48.
Ma solitude se lève avec moi chaque matin...ou pour être exact, me précède de quelques instants, car c'est elle que je vois en premier quand j'ouvre les yeux. Je la connais bien maintenant...depuis le temps qu'on se fréquente...Elle m'accompagne presque partout où je vais.
Ma solitude est sévère, et ne laisse jamais rien passer, sauf parfois quelques rayons de soleil, deux ou trois phrases dans un livre de poésie, les rires dans les yeux d'un enfant, un peu de chocolat et un ou deux verres de vin. Jamais rien d'autre; pas de rumeurs, pas d'espoirs et pas de regrets. Elle ne me laisse sortir aussi que très peu de fois, pour aller visiter les parents, dire bonjour à une amie, écrire quelques mots inutiles ou me promener dans un jardin. Rarement ailleurs.
J'ai lu dans un livre que les hommes, même sans le savoir, attendent toujours le printemps; pas la saison, mais cette déchirure qui réveille les cœurs tristes comme le moi de mai déchire les brumes de l'hiver. Ce printemps-là peut survenir à tout moment, même quand on s'y attend le moins. Je pense que moi aussi, j'attends le printemps. Mais je ne le saurai qu'après coup, lorsque je me lèverai le matin et verrai un autre visage que celui de ma solitude.
****
J'étais à Paris pour quelques jours. La ville était sublime, j'avais de l'argent, je dinais dans de grands restaurants gastronomiques et je dormais dans un hôtel luxueux. Mais les rues étaient vides, les magasins aussi étaient vides...l'air était froid et le lit aussi. Tout était toujours vide et tout était toujours froid. Et quand bien même il y avait des foules partout, je ne pouvais entrer dans aucune; ma solitude m'y précédait immanquablement.
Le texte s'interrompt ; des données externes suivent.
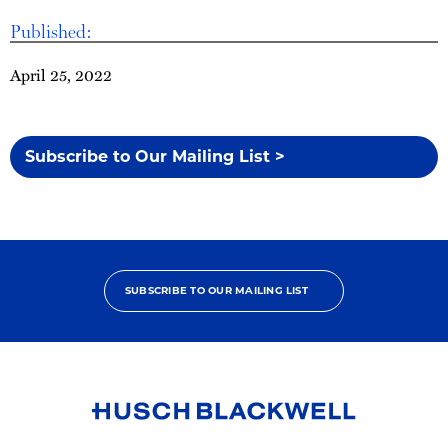
Published:
April 25, 2022
Subscribe to Our Mailing List >
SUBSCRIBE TO OUR MAILING LIST
Link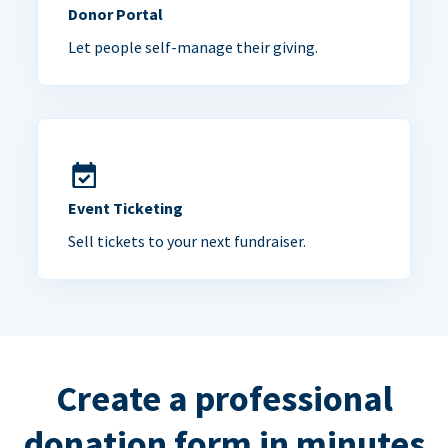
Donor Portal
Let people self-manage their giving.
Event Ticketing
Sell tickets to your next fundraiser.
Create a professional
donation form in minutes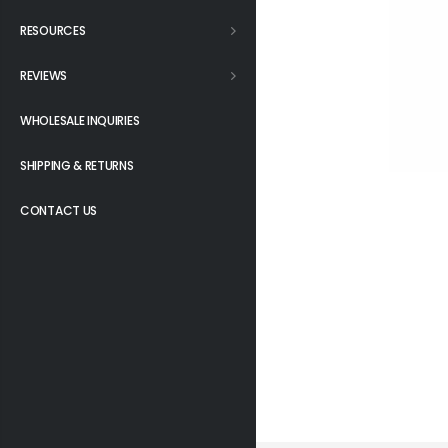
RESOURCES
REVIEWS
WHOLESALE INQUIRIES
SHIPPING & RETURNS
CONTACT US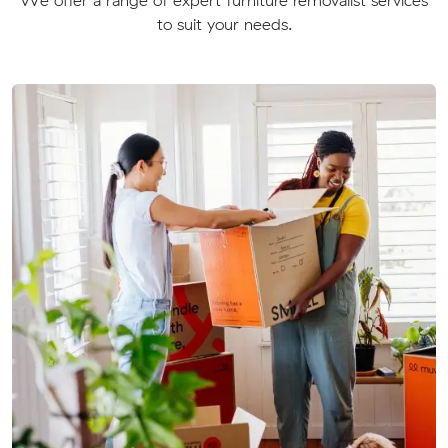
to suit your needs.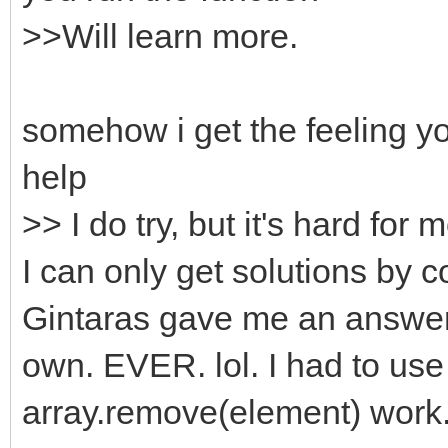
>>Will learn more.
somehow i get the feeling y
help
>> I do try, but it's hard for 
I can only get solutions by c
Gintaras gave me an answer 
own. EVER. lol. I had to use
array.remove(element) work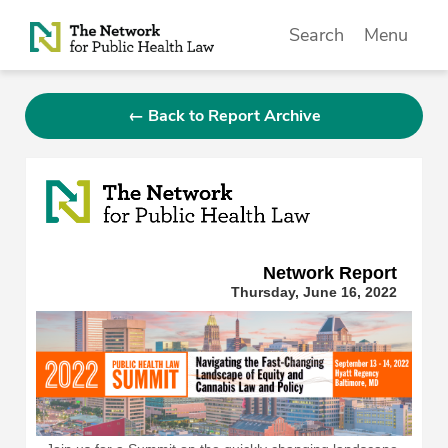
Skip to Content
Search
Menu
← Back to Report Archive
Network Repor
t
Thursday, June 16, 2022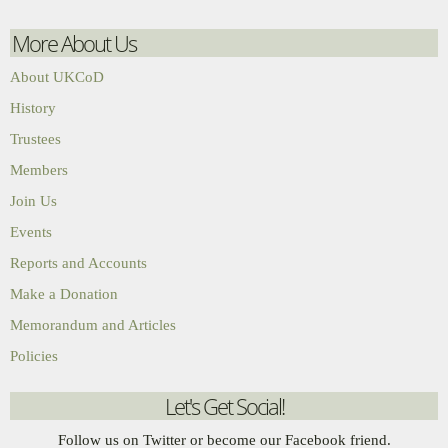
More About Us
About UKCoD
History
Trustees
Members
Join Us
Events
Reports and Accounts
Make a Donation
Memorandum and Articles
Policies
Let's Get Social!
Follow us on Twitter or become our Facebook friend.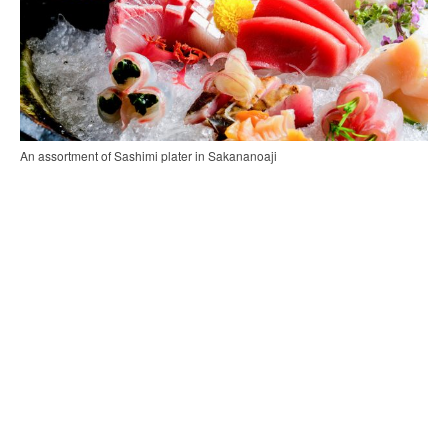
An assortment of Sashimi plater in Sakananoaji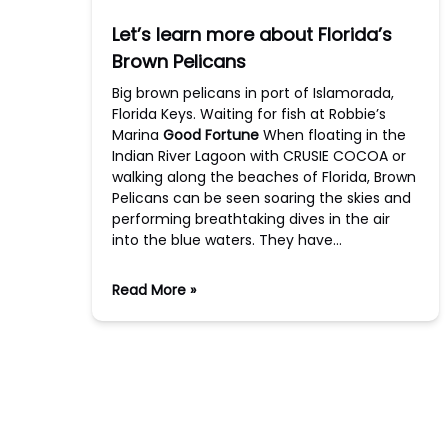
Let’s learn more about Florida’s
Brown Pelicans
Big brown pelicans in port of Islamorada,
Florida Keys. Waiting for fish at Robbie’s
Marina
Good Fortune
When floating in the
Indian River Lagoon with CRUSIE COCOA or
walking along the beaches of Florida, Brown
Pelicans can be seen soaring the skies and
performing breathtaking dives in the air
into the blue waters. They have…
Read More »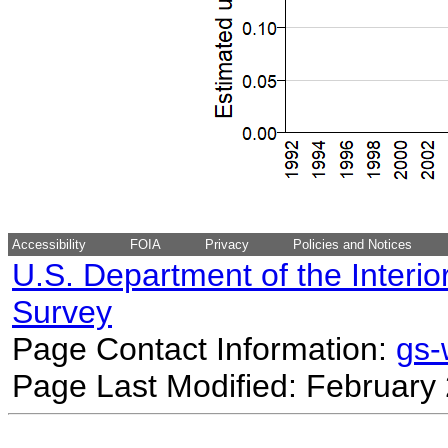
Accessibility
FOIA
Privacy
Policies and Notices
U.S. Department of the Interio
Survey
Page Contact Information:
gs
Page Last Modified: February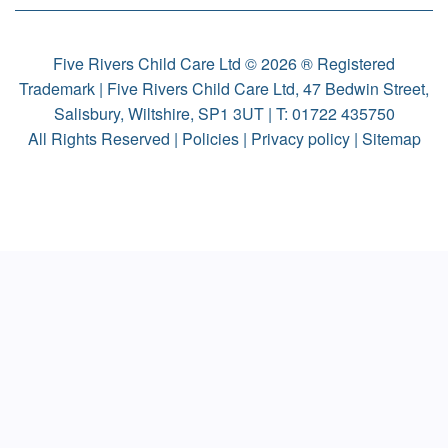
Five Rivers Child Care Ltd © 2026 ® Registered
Trademark | Five Rivers Child Care Ltd, 47 Bedwin Street,
Salisbury, Wiltshire, SP1 3UT | T:
01722 435750
All Rights Reserved |
Policies
|
Privacy policy
|
Sitemap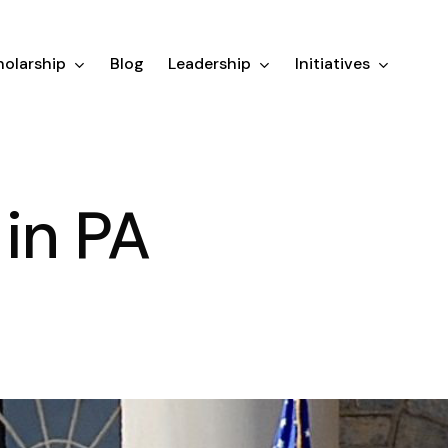
olarship
Blog
Leadership
Initiatives
in PA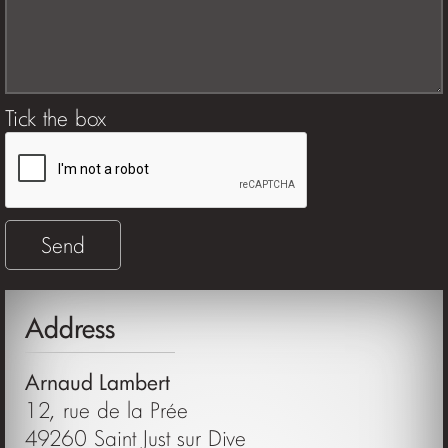
Tick the box
Address
Arnaud Lambert
12, rue de la Prée
49260 Saint Just sur Dive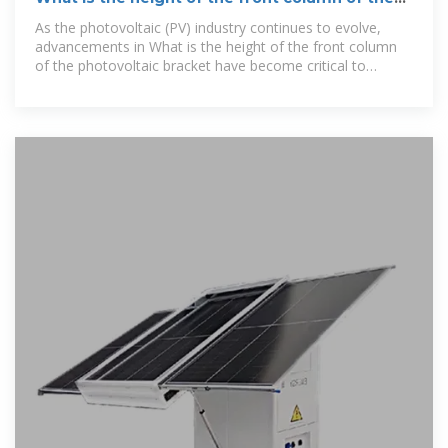
photovoltaic bracket
As the photovoltaic (PV) industry continues to evolve,
advancements in What is the height of the front column
of the photovoltaic bracket have become critical to
optimizing the utilization of renewable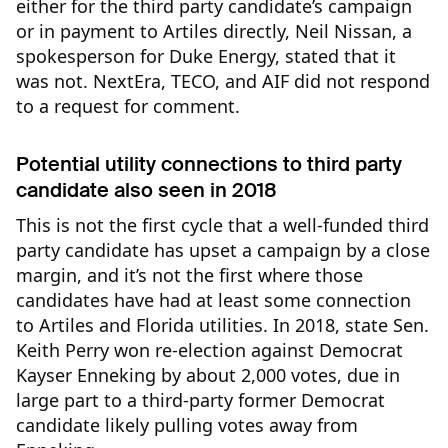
either for the third party candidate’s campaign
or in payment to Artiles directly, Neil Nissan, a
spokesperson for Duke Energy, stated that it
was not. NextEra, TECO, and AIF did not respond
to a request for comment.
Potential utility connections to third party
candidate also seen in 2018
This is not the first cycle that a well-funded third
party candidate has upset a campaign by a close
margin, and it’s not the first where those
candidates have had at least some connection
to Artiles and Florida utilities. In 2018, state Sen.
Keith Perry won re-election against Democrat
Kayser Enneking by about 2,000 votes, due in
large part to a third-party former Democrat
candidate likely pulling votes away from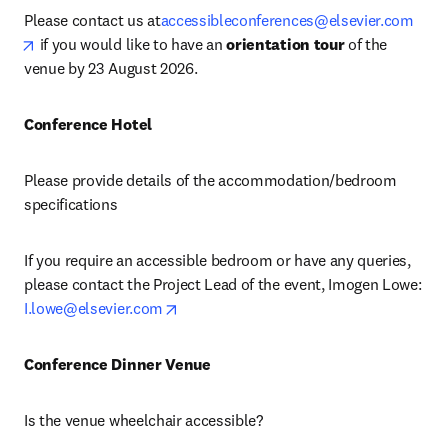
Please contact us at
accessibleconferences@elsevier.com
opens in new tab/window
 if you would like to have an 
orientation tour
 of the 
venue by 23 August 2026.
Conference Hotel
Please provide details of the accommodation/bedroom 
specifications
If you require an accessible bedroom or have any queries, 
please contact the Project Lead of the event, Imogen Lowe: 
opens in new tab/window
I.lowe@elsevier.com
Conference Dinner Venue 
Is the venue wheelchair accessible?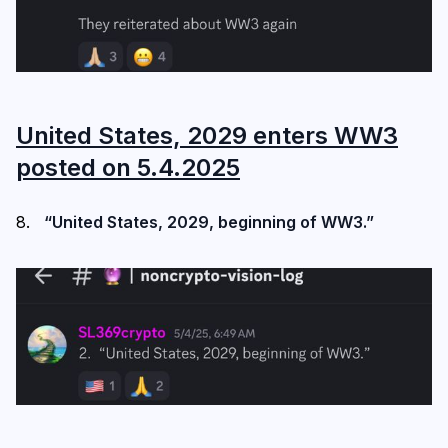
United States, 2029 enters WW3
posted on 5.4.2025
“United States, 2029, beginning of WW3.”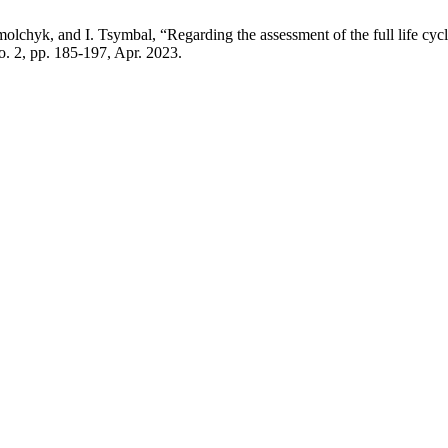
chyk, and I. Tsymbal, “Regarding the assessment of the full life cycl
no. 2, pp. 185-197, Apr. 2023.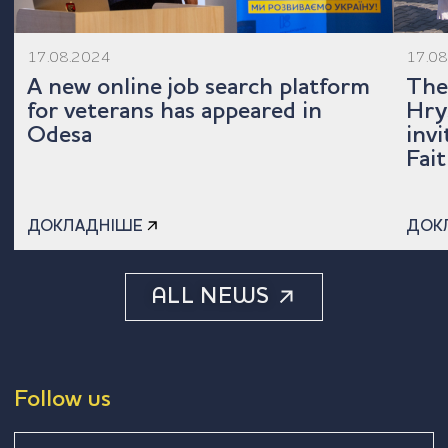
17.08.2024
17.0
A new online job search platform
The
for veterans has appeared in
Hry
Odesa
inv
Fait
ДОКЛАДНІШЕ
ДОК
ALL NEWS
Follow us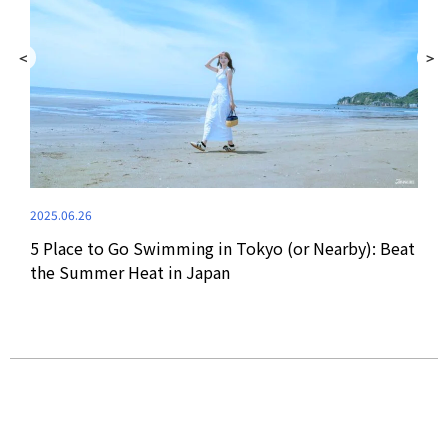
2021
ri,
Onum
2025.06.26
Sum
5 Place to Go Swimming in Tokyo (or Nearby): Beat
the Summer Heat in Japan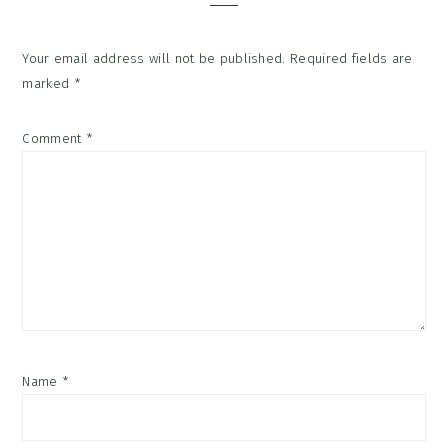
Your email address will not be published.
Required fields are
marked
*
Comment
*
Name
*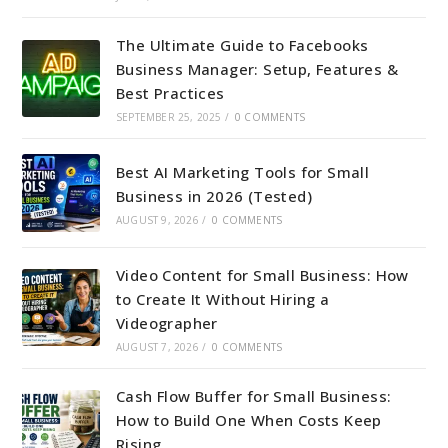
The Ultimate Guide to Facebooks
Business Manager: Setup, Features &
Best Practices
SEPTEMBER 25, 2025
/
0 COMMENTS
Best AI Marketing Tools for Small
Business in 2026 (Tested)
AUGUST 9, 2026
/
0 COMMENTS
Video Content for Small Business: How
to Create It Without Hiring a
Videographer
AUGUST 7, 2026
/
0 COMMENTS
Cash Flow Buffer for Small Business:
How to Build One When Costs Keep
Rising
Je retourne à Tunis. Ma solitude prend l'avion avec moi. Je pense à quelques chose au dessus de la méditerranée: Au dessus des nuages, il fait toujours beau. S'il y a encore des nuages, c'est que je descends un peu trop bas.
L'air ici est meilleur et il fait plus chaud; mais il y a encore trop de bruit, de saleté et de désordre. Encore des foules qui se réunissent et qui se disputent. C'est l'avenir qui est en jeu. Oui, l'avenir lui-même disent-ils... Malheureusement pour moi, ici aussi, je ne peux entrer dans aucune de ces foules. Ma solitude ne me laisserait pas. Ils ne parlent que de la laideur de l'époque dit-elle....Oui, je sais...ma solitude est sévère, vous disais-je.
****
Ma solitude me raccompagne au lit; c'est elle encore que je vois en dernier quand c'est le moment de dormir. Je ferme les yeux et j'observe l'obscurité. A l'envers de mes paupières, il est inscrit quelque chose; un nom que je ne lis pas encore.